Building a One-time Password Token

One-time passwords are an alternative to the more common "permanent" passwords. The problem with a "normal" password is that it can be captured during communication, by fake login screens or by key-loggers.  Once a normal password is captured, it can be used until it is changed.

To avoid this "repetition attack", one-time passwords work just once. For each login, a new password is used. This creates a new problem: how to set up these passwords? One solution is to have a "password book", but that is very clumsy.

In this post, we will see how to build a device that generates one-time passwords, one at a time. The other side can use the same algorithm to check the passwords. We will use a Raspberry Pi Pico W board with a MicroPython application.

WARNING: This is a demo only. The encrypting key will be in plain text in the code, open to any curious eyes. Do not use this with any real key!

A Little Theory

What we will use is an HMAC-based one-time password (HOTP). Both sides keep a counter and know a secret key. The counter is processed by a cryptographic hash (HMAC); the password is extracted from the resulting hash. The algorithm used is described in RFC 4226, and is the same employed by many sites (like Github) and applications (like Google Authenticator).
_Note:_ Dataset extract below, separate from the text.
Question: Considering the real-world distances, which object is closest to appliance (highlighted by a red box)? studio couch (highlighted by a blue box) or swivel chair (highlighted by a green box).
The counter is created from the current UTC time. To account for clock variations and user response times, the counter is incremented every 30 seconds. Furthermore, the side checking the password can accept the previous and next passwords. To account for long-time drift (in cases where the device clock is set only at manufacturing), the checking side can record the differences and take them into account in the next checks. The code uses the Unix Epoch (number of seconds from 1/1/1970 00:00:00 UTC).

HMACs are normally used to check a text integrity. They generate a value (the hash) from a text and a key. RFC 4226 mandates the use of HMAC-SHA1, resulting in a 160-bit (20 bytes) hash. The input text is the counter, encoded as 8 bytes with the more significant byte first (big-endian).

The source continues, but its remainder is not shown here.